The report accused Israel and the Palestinian Hamas group, which has de facto control of Gaza, of war crimes during the 22-day conflict in December and January.

But most of its criticism was directed towards Israel's conduct during the offensive, in which human rights organisations say about 1,400 Palestinians - many of them women and children - were killed.

Thirteen Israelis, including three civilians, were also killed over the course of the war, Israel has said.

Steny Hoyer, the Democrat House majority leader, said it was important to adopt an official resolution against the Goldstone report as it "paints a distorted picture".

It "epitomizes the practice of singling Israel out from all other nations for condemnation," he said on Tuesday.

UN assembly pressure

The US house vote came a day before the United Nations General Assembly is expected to debate its own resolution endorsing the findings of the Goldstone report.

Al Jazeera's Kristen Saloomey, reporting from the UN in New York, said that while the majority of the assembly's member nations were expected to vote in favour of the resolution, the US vote on Tuesday, although non-binding, was likely to dampen its impact.

"Remember - the key recommendation of Goldstone is to get a credible investigation into the alleged war crimes that the Goldstone commission found evidence of in Gaza, and the UN Security Council is the only body that can move forward and demand an investigation," she said.

"The general assembly just does not have that power. Of course, on the security council, the United States is a veto-wielding member and, as the congressional vote underscores, the US is not going to be interested in moving forward in the security council to call for an investigation by the International Criminal Court (ICC), or anyone else for that matter."

Hillary Clinton, the US secretary of state, has previously criticised the report, calling its recommendations "unprecedented for any country, not just Israel".

The United Nations Human Rights Council, which sponsored the Goldstone commission, has already voted to endorse the report.

Bias claims

Steven Rothman, a Democratic congressman from New Jersey, told Al Jazeera that the report was biased against Israel, even after the Goldstone commission's mandate was expanded so that it could investigate war crimes alleged to have been committed by Hamas.

"The report was not written to talk about 12,000 rockets intentionally sent by Hamas to slaughter Israeli men, women and children, versus the Israelis trying in many respects to minimise the damage to Palestinian civilians," he told Al Jazeera.
"So there have been completely different standards applied."
But when asked if he had read the Goldstone report in full, Rothman said he had read only the report's executive summary.

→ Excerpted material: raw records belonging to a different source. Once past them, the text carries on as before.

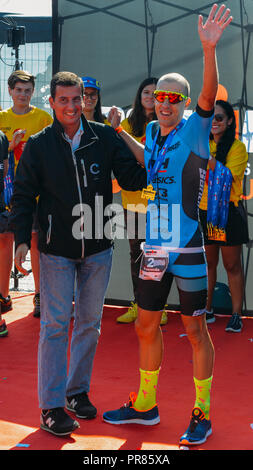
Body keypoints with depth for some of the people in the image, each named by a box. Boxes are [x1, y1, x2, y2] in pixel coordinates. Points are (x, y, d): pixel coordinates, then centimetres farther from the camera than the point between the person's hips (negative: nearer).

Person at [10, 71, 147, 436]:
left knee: (90, 322, 12)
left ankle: (78, 390, 29)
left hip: (98, 249, 2)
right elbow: (23, 196, 0)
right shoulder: (39, 145, -3)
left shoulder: (104, 137, 0)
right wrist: (22, 239, -11)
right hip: (57, 250, -2)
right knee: (55, 324, -1)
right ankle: (51, 406, 9)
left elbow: (132, 177, -1)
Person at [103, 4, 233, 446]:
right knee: (146, 327, 14)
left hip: (187, 249, -6)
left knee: (195, 330, 2)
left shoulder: (194, 129, -7)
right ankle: (145, 405, 31)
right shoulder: (151, 131, 9)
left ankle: (201, 413, 17)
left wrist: (209, 48, -40)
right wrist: (120, 133, 23)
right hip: (153, 247, 6)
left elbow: (209, 95, -26)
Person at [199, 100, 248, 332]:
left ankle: (236, 315, 8)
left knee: (232, 265, 2)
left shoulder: (237, 147, -4)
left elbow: (227, 174, -19)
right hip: (204, 211, 4)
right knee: (207, 264, 10)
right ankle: (207, 310, 21)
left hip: (228, 212, -4)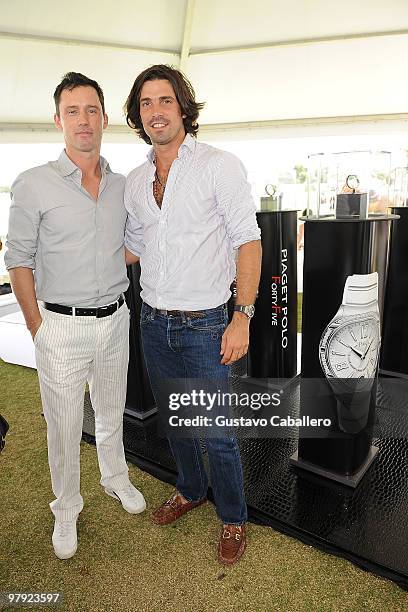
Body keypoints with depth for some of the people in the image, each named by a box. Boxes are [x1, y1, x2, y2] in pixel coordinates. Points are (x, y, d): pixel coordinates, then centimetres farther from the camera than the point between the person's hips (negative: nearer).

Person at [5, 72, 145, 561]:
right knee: (64, 426, 10)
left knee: (112, 414, 21)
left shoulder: (122, 186, 5)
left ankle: (115, 477, 46)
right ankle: (66, 509, 34)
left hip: (115, 320, 4)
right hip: (63, 327, -4)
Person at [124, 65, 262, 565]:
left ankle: (233, 518, 31)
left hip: (204, 325, -5)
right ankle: (190, 490, 46)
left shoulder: (219, 165, -8)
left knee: (216, 433, 5)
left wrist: (242, 316, -17)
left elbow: (248, 241, -11)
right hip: (153, 322, 6)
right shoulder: (135, 182, 9)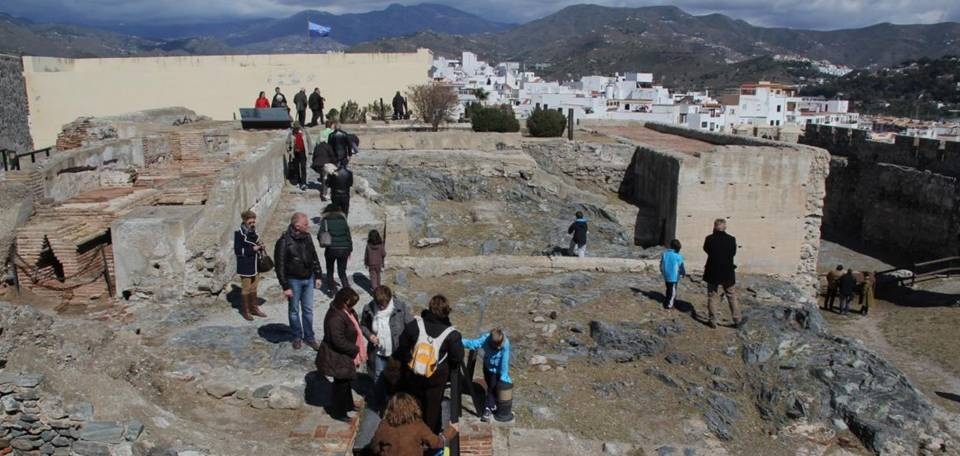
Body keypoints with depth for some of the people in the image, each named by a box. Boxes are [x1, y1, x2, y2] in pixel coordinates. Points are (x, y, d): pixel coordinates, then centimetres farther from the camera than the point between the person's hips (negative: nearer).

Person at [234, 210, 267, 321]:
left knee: (254, 287, 17)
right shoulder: (239, 233, -14)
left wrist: (260, 246, -1)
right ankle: (245, 311, 17)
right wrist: (252, 249, -22)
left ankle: (254, 308, 30)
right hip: (245, 266, -7)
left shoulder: (254, 231, 5)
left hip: (255, 264, 7)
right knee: (246, 289, 4)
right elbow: (237, 251, -16)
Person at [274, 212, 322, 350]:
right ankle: (297, 337, 27)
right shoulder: (284, 242, -19)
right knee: (294, 310, 11)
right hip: (293, 281, -5)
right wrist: (285, 286, -16)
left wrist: (317, 276, 10)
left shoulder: (307, 237, -1)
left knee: (308, 309, 13)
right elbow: (280, 266, -16)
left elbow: (314, 257, 11)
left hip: (308, 279, 5)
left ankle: (309, 336, 25)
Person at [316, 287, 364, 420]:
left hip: (346, 355, 9)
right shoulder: (335, 318, -32)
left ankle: (347, 406, 44)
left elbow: (355, 328, 11)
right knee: (341, 384, 9)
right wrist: (355, 350, -19)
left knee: (346, 381, 25)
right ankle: (338, 413, 27)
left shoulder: (346, 311, -1)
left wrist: (357, 348, 3)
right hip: (337, 358, -9)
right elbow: (339, 341, -31)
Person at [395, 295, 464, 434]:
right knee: (433, 404, 19)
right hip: (437, 376, -2)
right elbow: (458, 357, -15)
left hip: (415, 372, 3)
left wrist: (407, 360, 11)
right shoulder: (451, 334, -24)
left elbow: (403, 345, -6)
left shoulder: (415, 325, -17)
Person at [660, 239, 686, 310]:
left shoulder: (664, 254, -1)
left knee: (668, 288, 22)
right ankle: (669, 304, 6)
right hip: (674, 277, -5)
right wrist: (683, 273, 13)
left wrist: (662, 272, 24)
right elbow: (681, 267, -7)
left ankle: (666, 300, 29)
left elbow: (661, 264, 8)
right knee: (673, 290, 5)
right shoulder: (678, 256, -16)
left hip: (666, 275, 5)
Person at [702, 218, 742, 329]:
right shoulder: (731, 239, -11)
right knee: (732, 298, 14)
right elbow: (733, 253, 2)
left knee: (712, 298, 11)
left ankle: (713, 321, 12)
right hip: (728, 274, 0)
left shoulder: (709, 239, -13)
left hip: (712, 273, 0)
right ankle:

"I did not read the 400 or 500 pages, but I read the executive summary designed for members of congress and other world leaders to read, and I found it terribly, terribly biased and one-sided," he said.

Keith Ellison, a Democrat congressman for Minnesota, criticised his colleagues for rushing to judgement on the issue.

"I urge members to oppose this resolution because it will undermine President Obama's belief that all countries, including our own, should be held accountable for their own actions," he said during the debate.

Goldstone clarifications

Goldstone last week sent a letter to the US House of Representatives saying that the text of the US resolution had "factual inaccuracies and instances where information and statements are taken grossly out of context".

He offered several rejections and clarifications of the ideas expressed in the resolution.

In response to Goldstone's criticism, three parts of the resolution were amended on Tuesday to clarify that Goldstone had sought an expansion to the commission's mandate so that his team could investigate claims that Hamas had violated international law during the Gaza war.

The Goldstone report, which accused Israel of using "disproportionate force" and of deliberately targeting civilians, called for independent investigations to be held into Israel's and Hamas's conduct during the war.

The report called for the cases to be referred to the ICC in The Hague if Israel and Hamas do not investigate the war crimes allegations against them within six months.

Hamas has agreed to hold such an investigation, but Israel has not.